Friday 7 January 2011

The phone is taking over!

My first smartphone had implications for the other appliances I own but my recent upgrade to a Desire HD has signalled the real onset of a form of electronic colonisation in my life. The phenomenon occured to me in bed, shortly after retiring for the evening, when I noticed a surprising and at-first inexplicable resentment of my radio alarm clock. Thinking about it for a moment I realised I no longer wanted my alarm clock by my bed. Of course, my DHD is not the first phone I have had with alarm functionality. But it is the first phone I have had that has instilled in me the aggressive urge to consolidate all my electronic needs onto one device. Why should I use an alarm clock when I have my phone charging beside the bed? I thought. What is the point of sullying the area with unnecessary leads and clutter when my beautiful, portable phone does it all for me?

This thought brought with it the realisation that my phone was doing everything in its power to push everything else out of my life. The most obvious and immidiate casualty, and one that demonstrates that no appliance, no matter what status they hold in your life, is truly safe, is my Ipod: with the purchase of a 32gb SD card, the executive decision was taken that I would no longer carry around two gadgets, when one did the job. Obviously it has the added advantage of ensuring I do not miss phone calls when I am listening to loud music. The other obvious redundancy was my camera, although there will always be a time and a place for a dedicated camera and camcorder on special occasions, given the higher quality on offer, so perhaps in that instance redundancy is going a little too far. My old camera has been kept on in a consultant capacity.

The most tragic victim of the smartphone's increasingly expansionist domestic empire building is the laptop, which cuts a rather pathetic figure, lonely, all-but-forgotten in the corner of the room. For all the woes of the ipod, at least its fate was swift and sudden. Final. Like a top footballer whose career is ended prematurely by injury, it can, for all its sadness, reflect on a glorious career. But the laptop has seen its status reduced beyond all recognition, without the mercy of full retirement. It can go for weeks without being turned on or even thought of, before some task that can neither be done at work or easily on the phone comes up one evening and the poor thing has the dust blown off it and is brought back into the room. What is so bad about this? you might ask. It has, after all, retained a niche purpose, a role it can serve better than other products. And yet, like a warrior lying injured on the battlefield, slowly but surely bleeding out, its fate is inevitable. It is hard to see the laptop surviving the next generation of smartphones and tablets. Every day for the laptop is another day on electronic death row, without even the comfort of knowing the date of its execution.
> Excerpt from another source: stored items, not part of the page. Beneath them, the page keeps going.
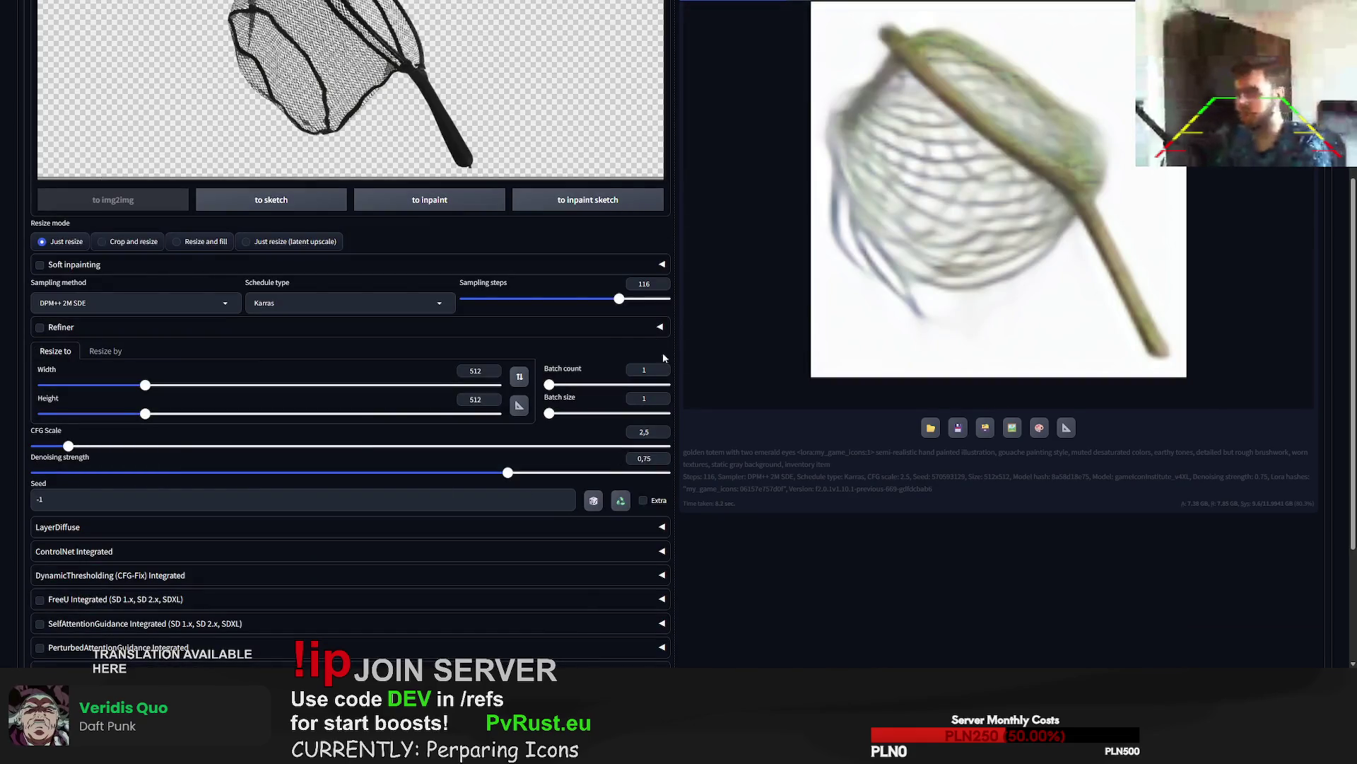
pyautogui.moveTo(619, 299); pyautogui.dragTo(508, 299)
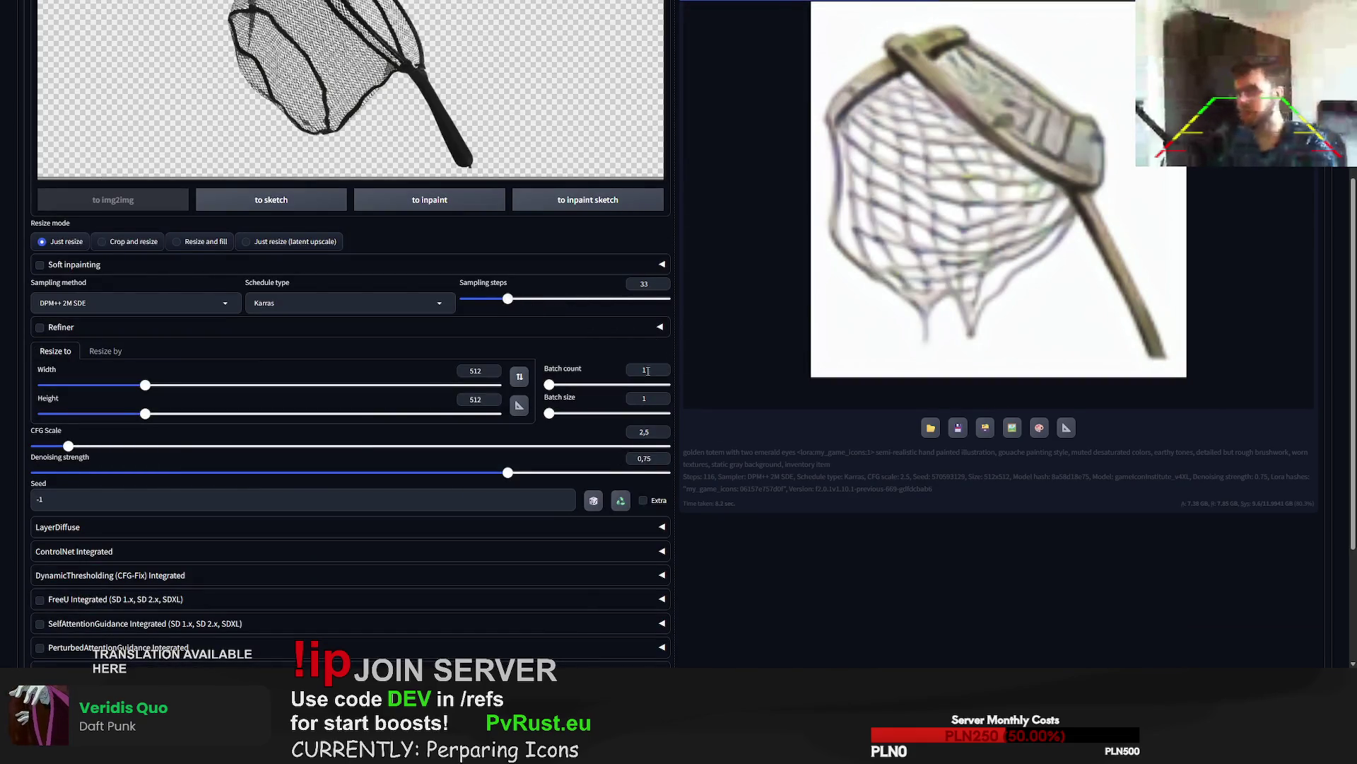
pyautogui.scroll(3, 782, 492)
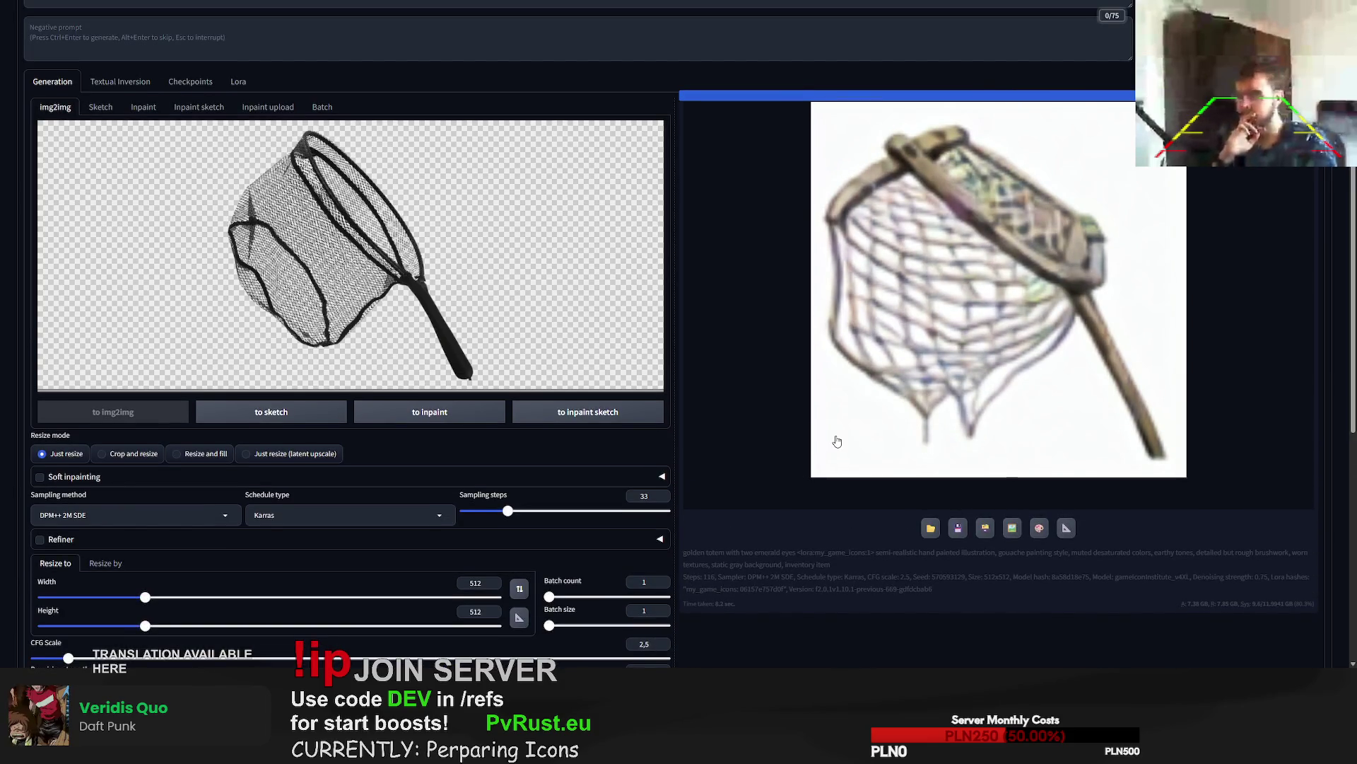
pyautogui.scroll(3, 837, 442)
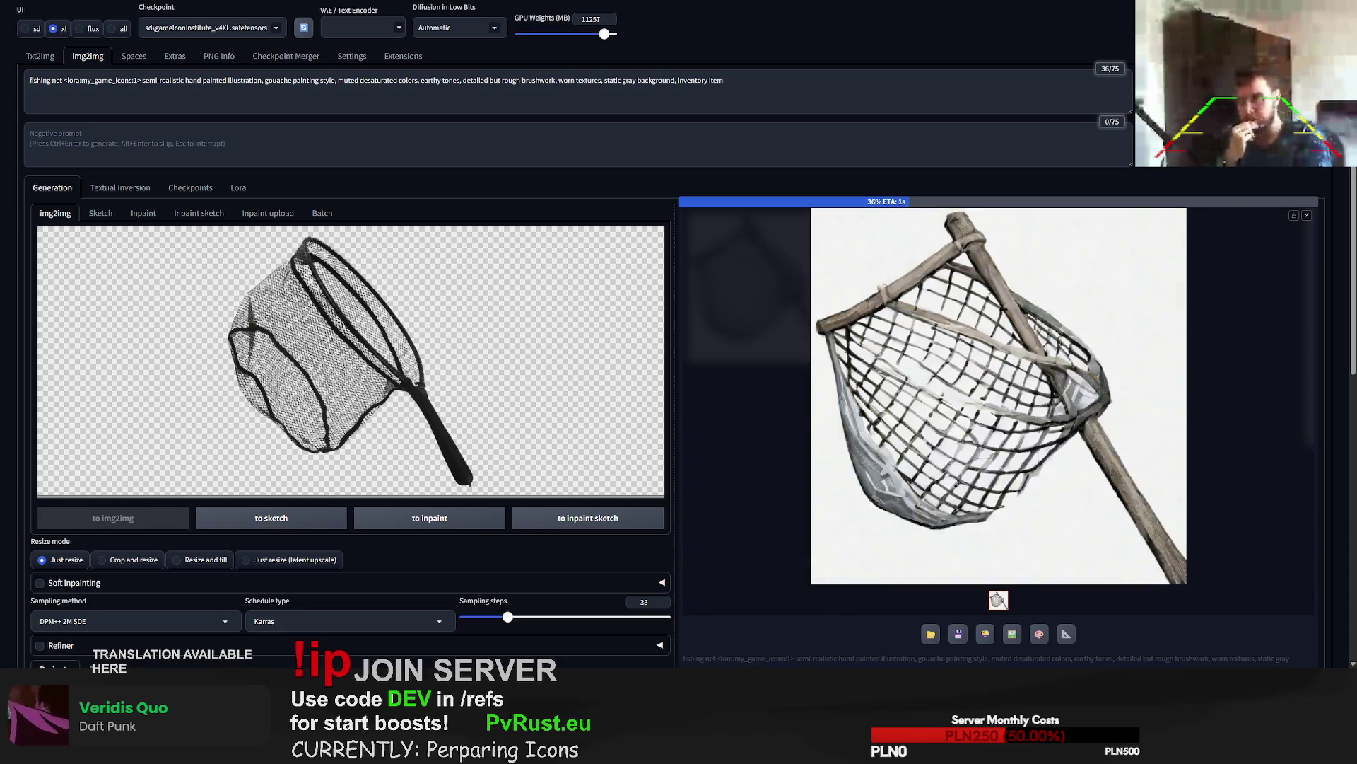
# - Inspect the enlarged net result, copy its seed, and generate a new variation
pyautogui.click(1286, 494)
pyautogui.click(1253, 479)
pyautogui.scroll(-1, 1119, 447)
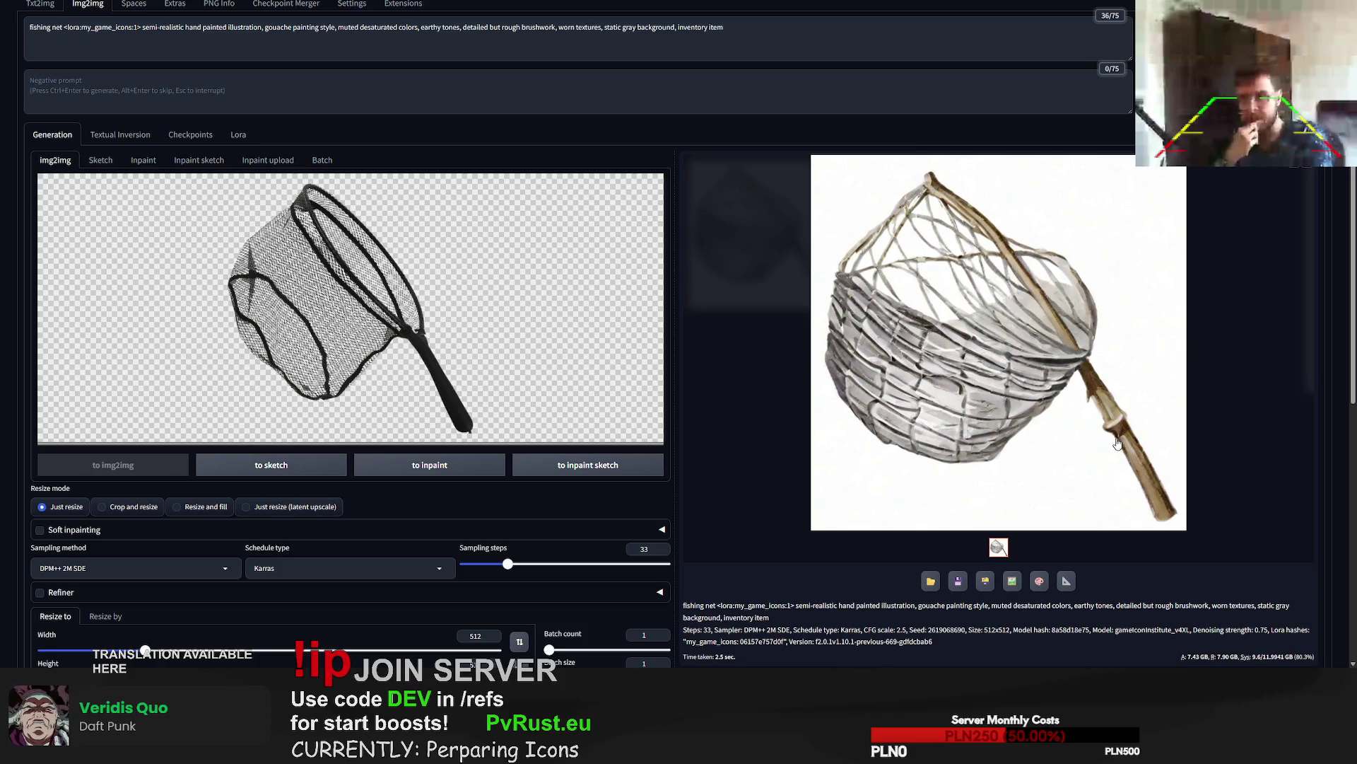
pyautogui.scroll(-2, 1118, 443)
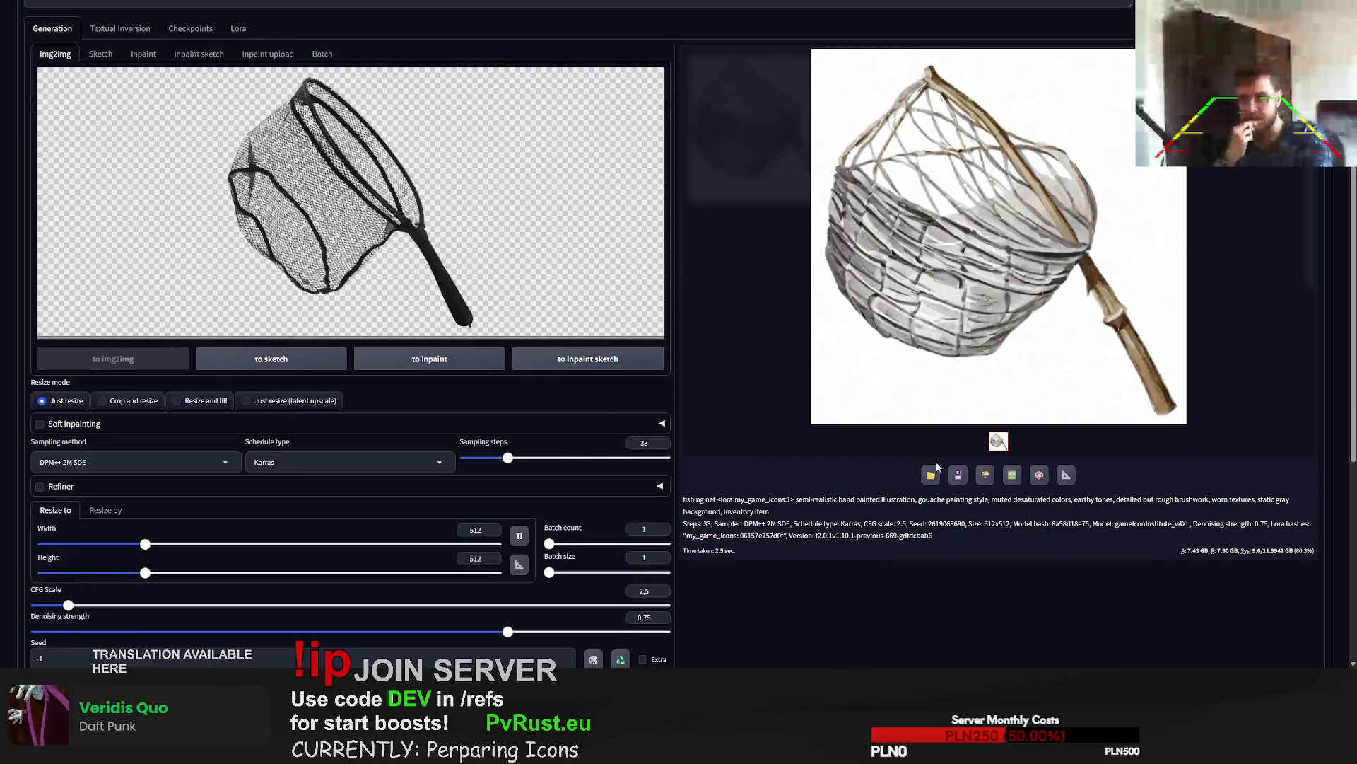
pyautogui.doubleClick(959, 524)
The TV stands smugly, confident its 32 inch screen represents an offering no smartphone can ever hope to replicate or replace, but for its cousins, the remote controls, life is not so comfortable. The sky remote has already been stripped of one major responsibility, thanks to the Sky+ app. The fear has got to be that other functions will be lost over time.

Torches. Portable games consoles. Satnav. The list of territories conquored is already impressive. Your diary, note book, A-Z and newspaper would testify the injury has not been confined to the electronic. The question now is where it will end. The logical conclusion has got to be the complete elimination of all other electronic devices, so that each and every person can carry a single "phone" with them at all times, that can satisfy every need that can be envisaged over the course of the day. It is already easy to imagine the demise of DVDs and other media players, with files streamed off phones onto TVs. But eventually, although we are some way off it, presumably the phone could project high quality images onto projectors or blank walls, replacing televitions themselves. Will the Playstation 4, 5 or 6 be a desktop device, confined to bedrooms or living rooms, or will it be encapsulated within a pocket sized device, complete with all telecommunications, camera and other needs added on? The brightest minds in science are presumably already focussed on how to ensure vital appliances such as fridges and ovens can one day be squeezed out of the home.